▶ GIVEN INFORMATION
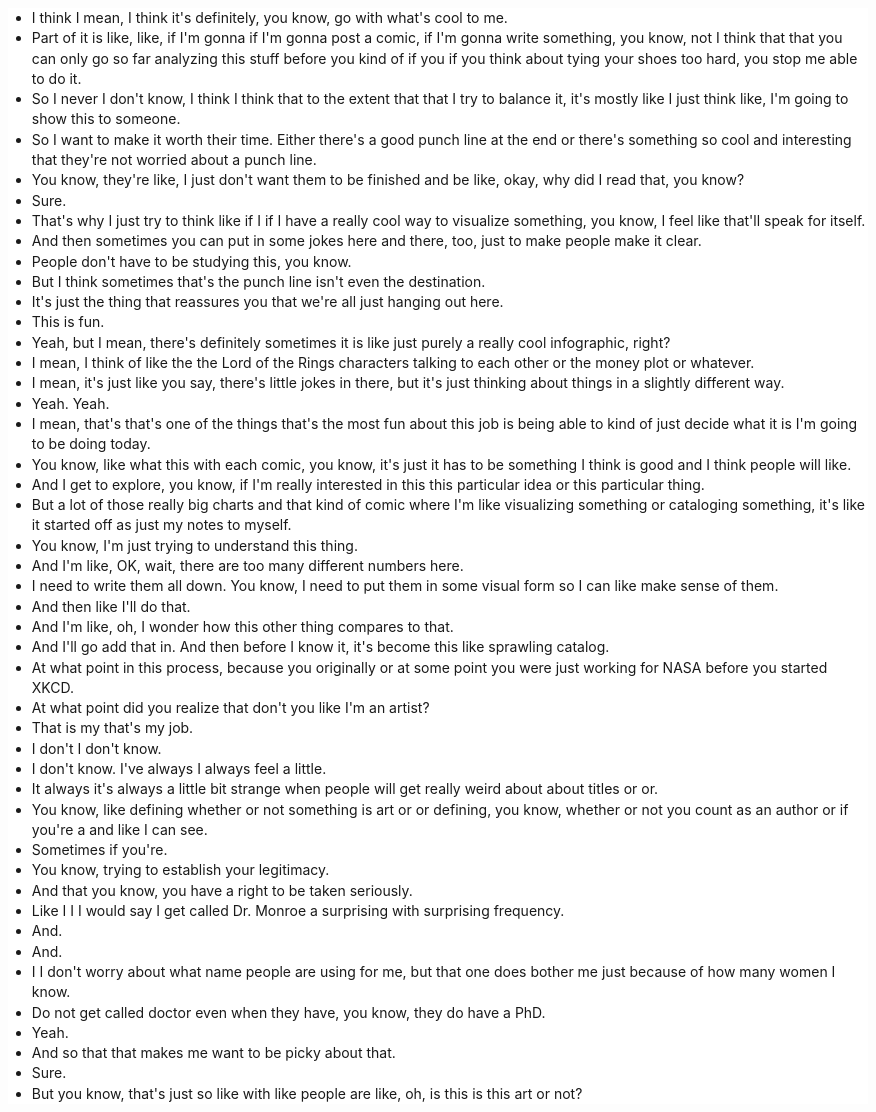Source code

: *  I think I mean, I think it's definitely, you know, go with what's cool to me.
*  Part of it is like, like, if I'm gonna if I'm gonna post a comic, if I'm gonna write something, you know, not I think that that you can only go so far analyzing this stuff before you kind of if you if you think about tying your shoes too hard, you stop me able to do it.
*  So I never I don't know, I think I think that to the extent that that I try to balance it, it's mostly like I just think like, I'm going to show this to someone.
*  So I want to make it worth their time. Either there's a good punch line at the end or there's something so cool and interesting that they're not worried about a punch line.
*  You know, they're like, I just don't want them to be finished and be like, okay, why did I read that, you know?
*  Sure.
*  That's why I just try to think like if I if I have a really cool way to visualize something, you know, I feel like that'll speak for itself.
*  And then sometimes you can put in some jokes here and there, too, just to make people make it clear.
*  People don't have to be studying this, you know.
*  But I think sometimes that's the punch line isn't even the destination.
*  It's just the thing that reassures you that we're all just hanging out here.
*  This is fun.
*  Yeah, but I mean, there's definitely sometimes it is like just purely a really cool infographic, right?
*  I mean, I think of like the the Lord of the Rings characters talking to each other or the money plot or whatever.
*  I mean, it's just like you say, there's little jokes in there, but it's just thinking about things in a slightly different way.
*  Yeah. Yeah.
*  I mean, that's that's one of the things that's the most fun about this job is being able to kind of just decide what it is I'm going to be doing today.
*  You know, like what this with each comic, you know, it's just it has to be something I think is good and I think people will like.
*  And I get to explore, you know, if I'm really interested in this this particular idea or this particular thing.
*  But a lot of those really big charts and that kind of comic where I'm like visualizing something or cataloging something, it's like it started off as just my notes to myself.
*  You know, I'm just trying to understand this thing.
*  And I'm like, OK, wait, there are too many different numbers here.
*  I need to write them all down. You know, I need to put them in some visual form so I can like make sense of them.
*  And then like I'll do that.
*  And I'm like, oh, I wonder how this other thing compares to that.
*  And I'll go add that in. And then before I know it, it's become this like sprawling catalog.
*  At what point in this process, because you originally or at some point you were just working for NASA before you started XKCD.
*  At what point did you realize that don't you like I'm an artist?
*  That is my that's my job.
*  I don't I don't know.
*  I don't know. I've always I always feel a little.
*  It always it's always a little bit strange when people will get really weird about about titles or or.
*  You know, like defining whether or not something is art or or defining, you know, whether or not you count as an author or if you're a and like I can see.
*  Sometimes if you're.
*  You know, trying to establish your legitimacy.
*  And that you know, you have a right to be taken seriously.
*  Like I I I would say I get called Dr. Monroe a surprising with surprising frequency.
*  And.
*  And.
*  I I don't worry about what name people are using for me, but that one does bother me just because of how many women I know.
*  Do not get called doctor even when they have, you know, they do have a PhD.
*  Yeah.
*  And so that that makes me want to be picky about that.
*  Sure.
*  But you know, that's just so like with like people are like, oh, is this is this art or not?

▶ WHAT THE TASK REQUIRES
Within the records above, count the lines that include the string "them"; state the number and nothing else.

▶ EXERCISE SOLUTION
2